Скользкой мыльной рукой я взял с зеркальной полочки телефон и набрал номер Романова.
— Здравствуй, Сергей.
— Здравствуй. Ангелы с тобой. Что-то давно я тебя не слышал. Все в хлопотах?
— Обычная беготня, — я поморщился от собственной мелкой лжи, ведь не в беготне дело.
— Суета… Не заглядываешь в наши пенаты… — без иронии, слегка печальный голос.
— Сереж, помнишь, я в Патриархат прошение подавал?
— О захоронении?
— Да, его…
— Я передал его в канцелярию. Думаю, Владыка благосклонно воспримет. А чего это ты? Не время еще о таких вещах думать…
— Я не думаю, пока. Но… — телефонная трубка скользила в мокрой руке, норовя упасть в воду.
— Я тебе говорил, на участке, отведенном рядом с мемориалом, разрешено хоронить только прихожан нашей церкви. Тебе надо почаще появляться. На службы ходить, участвовать в жизни общины.
— Буду, буду ходить. Батюшка новый немного… э…
— Сергей… Гордыня это. Ты не к батюшке ходишь, а в храм.
— Знаю, знаю, Сереж. Буду ходить, сам себя грызу, что не хожу.
— Не грызи, а приходи.
— Спасибо, Сереж. Я перезвоню позже. Сейчас надо бежать на собрание. Рад был слышать тебя.
— Храни тебя Господь.
— Спасибо, Сереж. Пока.
В штабе было шумно, на входе стоял Моня и направлял потоки прибывших на собрание в сторону зала заседаний. Увидев меня, он замахал рукой и крикнул через головы толпившихся в коридоре людей:
— Лужин! Серега! Тебя Шеф ждет у себя в кабинете. Зайди. Это срочно.
Я кивнул и без стука зашел в приемную. Лена, свеженькая, улыбнулась мне со своего секретарского трона, в окружении мониторов, сложных многокнопочных телефонов и периферийных устройств.

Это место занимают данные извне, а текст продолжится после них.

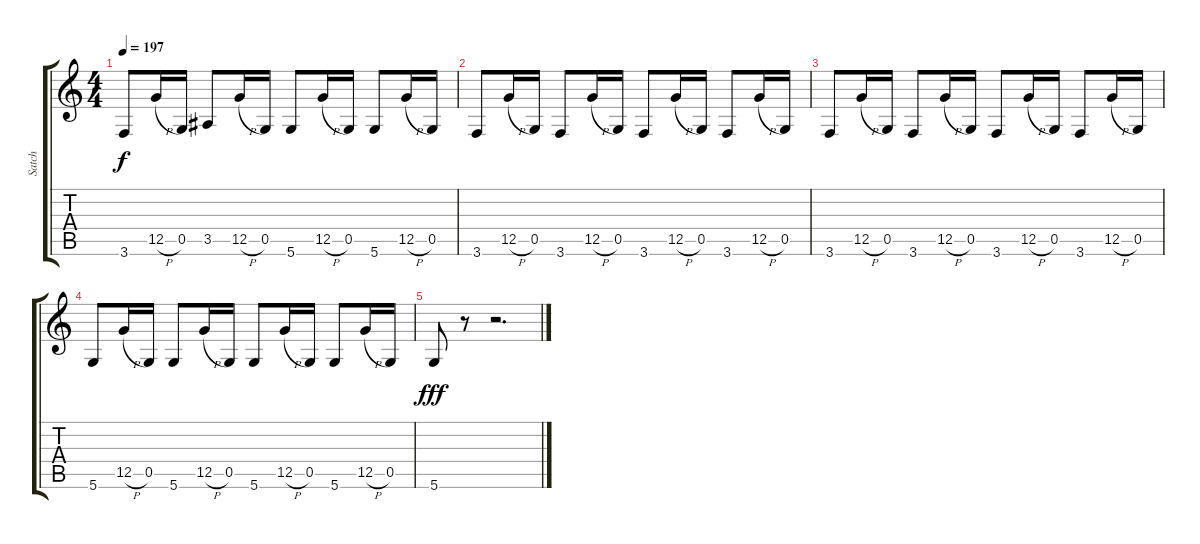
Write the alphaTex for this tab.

\track ("Satch" "Satch") {instrument distortionguitar}
\staff {score tabs}
\tuning (D4 A3 F3 C3 G2 D2) {hide}
\ts (4 4)
\tempo 197
\clef g2
\ks c
3.6.8{dy f} 12.5{h}.16 0.5.16 3.5.8 12.5{h}.16 0.5.16 5.6.8 12.5{h}.16 0.5.16 5.6.8 12.5{h}.16 0.5.16 |
3.6.8 12.5{h}.16 0.5.16 3.6.8 12.5{h}.16 0.5.16 3.6.8 12.5{h}.16 0.5.16 3.6.8 12.5{h}.16 0.5.16 |
3.6.8 12.5{h}.16 0.5.16 3.6.8 12.5{h}.16 0.5.16 3.6.8 12.5{h}.16 0.5.16 3.6.8 12.5{h}.16 0.5.16 |
5.6.8 12.5{h}.16 0.5.16 5.6.8 12.5{h}.16 0.5.16 5.6.8 12.5{h}.16 0.5.16 5.6.8 12.5{h}.16 0.5.16 |
5.6.8{dy fff} r.8 r.2{d}
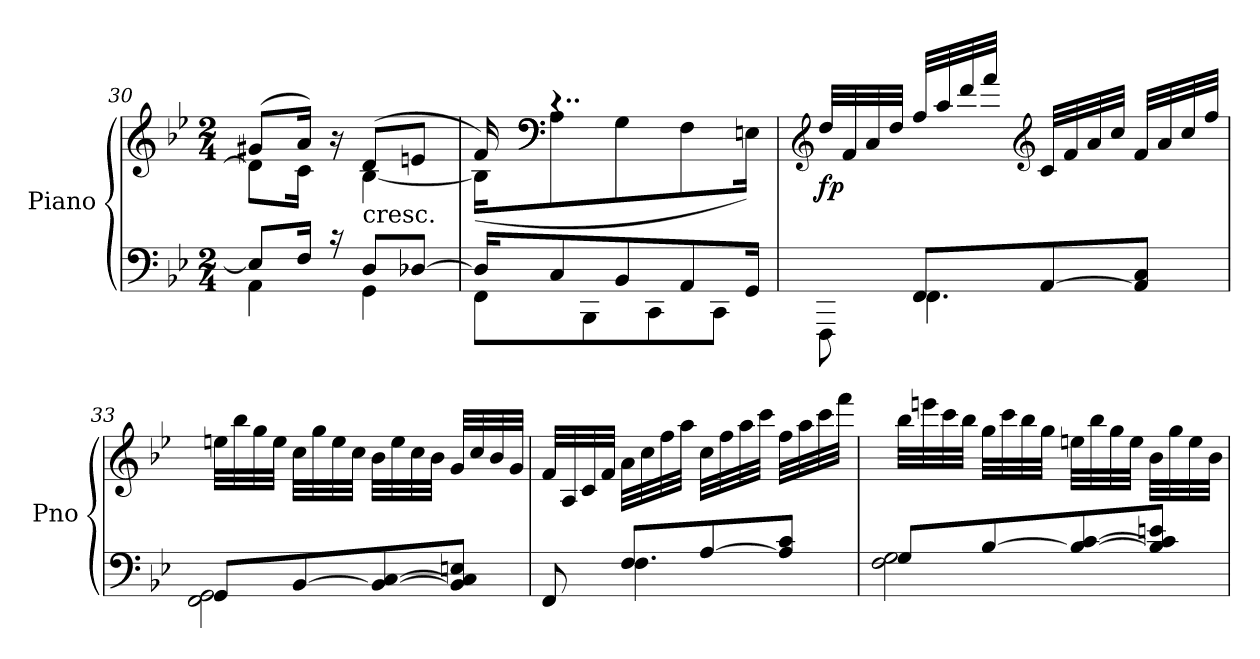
**kern	**kern	**dynam
*part1	*part1	*part1
*staff2	*staff1	*staff1/2
*I"Piano	*	*
*I'Pno	*	*
*clefF4	*clefG2	*
*k[b-e-]	*k[b-e-]	*
*B-:	*B-:	*
*M2/4	*M2/4	*
=30	=30	=30
*^	*^	*
8E/L]	4AA\	(>8g#X/L	8d\L]	.
16F/Jk	.	16a/Jk)	16c\Jk	.
16rc	.	16r	16ryy	.
!	!	!LO:TX:b:t=cresc.	!	!
8D/L	4GG\	(>8d/L	[4B-\	.
[8D-X/J	.	8en/J	.	.
=31	=31	=31	=31	=31
16D-/KL]	8FF\L	16f/)	(<16B-\KL]	.
*	*	*clefF4	*	*
8C/	.	4..rc	8A\	.
.	8BBB-\	.	.	.
8BB-/	.	.	8G\	.
.	8CC\	.	.	.
8AA/	.	.	8F\	.
.	8CC\J	.	.	.
16GG/Jk	.	.	16En\Jk)	.
!!LO:LB:g=z
=32	=32	=32	=32	=32
!	!	!	!	!LO:DY:b
*	*	*v	*v	*
8FFF\	8ryy	32F/LLL	fp
.	.	32AA/	.
.	.	32C/	.
.	.	32F/JJJ	.
8FF/L	4.FF\	32A/LLL	.
.	.	32c/	.
.	.	32f/	.
.	.	32a/JJJ	.
*	*	*clefG2	*
[8AA/	.	32c/LLL	.
.	.	32f/	.
.	.	32a/	.
.	.	32cc/JJJ	.
8AA/] 8C/J	.	32f/LLL	.
.	.	32a/	.
.	.	32cc/	.
.	.	32ff/JJJ	.
=33	=33	=33	=33
8GG/L	2FF\ 2GG\	32een\LLL	.
.	.	32bb-\	.
.	.	32gg\	.
.	.	32ee\JJJ	.
[8BB-/	.	32cc\LLL	.
.	.	32gg\	.
.	.	32ee\	.
.	.	32cc\JJJ	.
8BB-/_ [8C/	.	32b-\LLL	.
.	.	32ee\	.
.	.	32cc\	.
.	.	32b-\JJJ	.
8BB-/] 8C/] 8En/J	.	32g/LLL	.
.	.	32cc/	.
.	.	32b-/	.
.	.	32g/JJJ	.
=34	=34	=34	=34
8FF/	8ryy	32f/LLL	.
.	.	32A/	.
.	.	32c/	.
.	.	32f/JJJ	.
8F/L	4.F\	32a\LLL	.
.	.	32cc\	.
.	.	32ff\	.
.	.	32aa\JJJ	.
[8A/	.	32cc\LLL	.
.	.	32ff\	.
.	.	32aa\	.
.	.	32ccc\JJJ	.
8A/] 8c/J	.	32ff\LLL	.
.	.	32aa\	.
.	.	32ccc\	.
.	.	32fff\JJJ	.
!!LO:LB:g=z
=35	=35	=35	=35
8G/L	2F\ 2G\	32bb-\LLL	.
.	.	32eeen\	.
.	.	32ccc\	.
.	.	32bb-\JJJ	.
[8B-/	.	32gg\LLL	.
.	.	32ccc\	.
.	.	32bb-\	.
.	.	32gg\JJJ	.
8B-/_ [8c/	.	32een\LLL	.
.	.	32bb-\	.
.	.	32gg\	.
.	.	32ee\JJJ	.
8B-/] 8c/] 8en/J	.	32b-\LLL	.
.	.	32gg\	.
.	.	32ee\	.
.	.	32b-\JJJ	.
*v	*v	*	*
=	=	=
*-	*-	*-
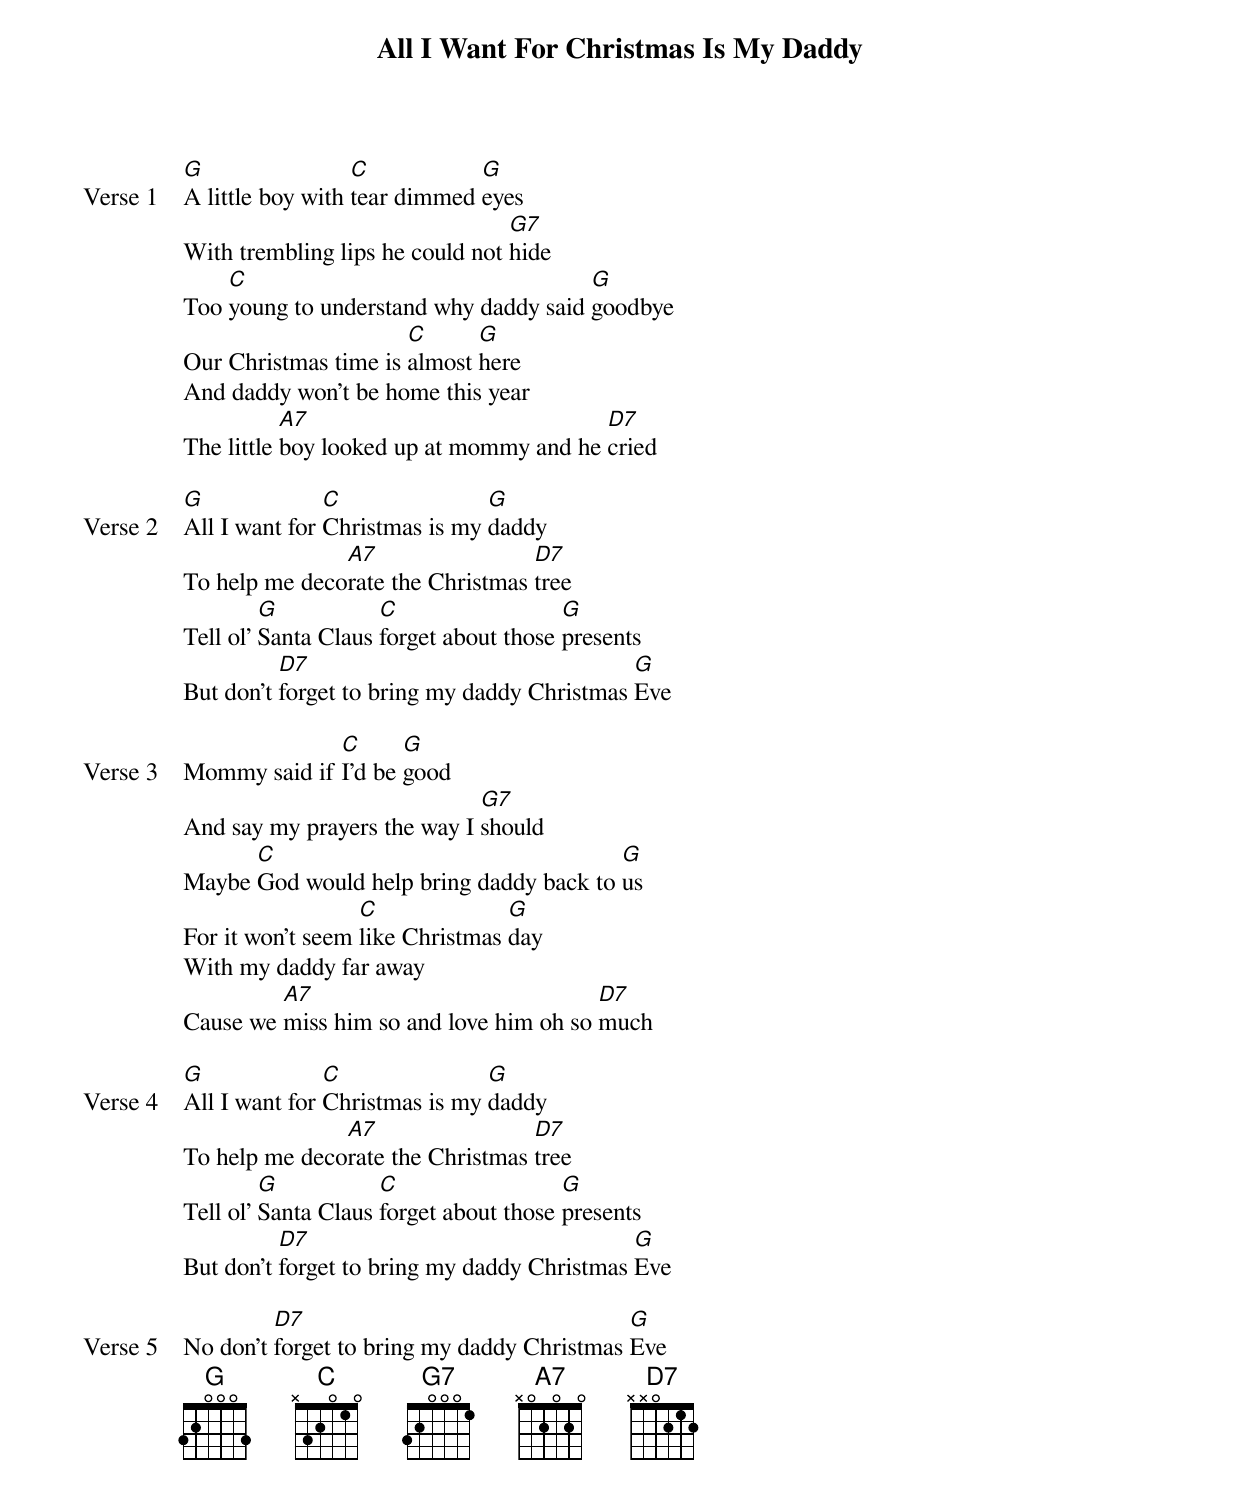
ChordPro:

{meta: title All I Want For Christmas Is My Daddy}
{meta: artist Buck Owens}
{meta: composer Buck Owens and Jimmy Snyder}
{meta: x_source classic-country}
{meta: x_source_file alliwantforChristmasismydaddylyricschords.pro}
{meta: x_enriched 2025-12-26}

{start_of_verse: Verse 1}
[G]A little boy with [C]tear dimmed [G]eyes
With trembling lips he could not [G7]hide
Too [C]young to understand why daddy said [G]goodbye
Our Christmas time is [C]almost [G]here
And daddy won't be home this year
The little [A7]boy looked up at mommy and he [D7]cried
{end_of_verse}

{start_of_verse: Verse 2}
[G]All I want for [C]Christmas is my [G]daddy
To help me deco[A7]rate the Christmas [D7]tree
Tell ol' [G]Santa Claus [C]forget about those [G]presents
But don't [D7]forget to bring my daddy Christmas [G]Eve
{end_of_verse}

{start_of_verse: Verse 3}
Mommy said if [C]I'd be [G]good
And say my prayers the way I [G7]should
Maybe [C]God would help bring daddy back to [G]us
For it won't seem [C]like Christmas [G]day
With my daddy far away
Cause we [A7]miss him so and love him oh so [D7]much
{end_of_verse}

{start_of_verse: Verse 4}
[G]All I want for [C]Christmas is my [G]daddy
To help me deco[A7]rate the Christmas [D7]tree
Tell ol' [G]Santa Claus [C]forget about those [G]presents
But don't [D7]forget to bring my daddy Christmas [G]Eve
{end_of_verse}

{start_of_verse: Verse 5}
No don't [D7]forget to bring my daddy Christmas [G]Eve
{end_of_verse}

— Сереж, хорошо, что заглянул. Шеф один в кабинете. Проходи сразу.
Шеф стоял у окна, привычно ковыряя «стилусом» очередной модный КПК.
— Аааа, Серега, привет. Как дела?
— Здравствуйте. Терпимо.
— Как церемония прошла?
— Я ушел раньше… Галина Николаевна осталась. Думаю, была до конца.
— Ясно. Пойдем в зал, люди уже собрались. Что-то ты бледный… Тебе не стоит сегодня выступать
— Я выступлю, все нормально.
— Не надо, я понимаю твое состояние, сиди в президиуме, расслабься… Вечером еще на телевидении выступать. Отдохни. Наговоришься еще… Впереди еще тысяча речей.
— Я в порядке.
— Выглядишь не очень. Не надо выступать. Зачем показывать свою усталость? Пусть все видят только бодрость и уверенность на лицах лидеров.
— Хорошо, — согласился я, решив выступить любой ценой, я не лидер, мне плевать, пусть знают, что Шеф тоже не лидер.
И началось торжественное собрание — приветственное слово, списки зачитывались с учетом всех регалий и дат рождения, выступающие были полны бодрости и оптимизма, большие планы, грядущие победы, и весь народ, и каждый в отдельности, и Шеф смотрел в зал уверенно, а на меня — с сомнением. Надо было что-то делать. Невозможно было просто так сидеть и делать официальное лицо, но я был не готов, искал внутри раздражение, какой-нибудь укол, не находил, попытался разозлить себя — не вышло, не хватало ненависти к себе и к этим людям, чтобы плюнуть на полированный стол президиума.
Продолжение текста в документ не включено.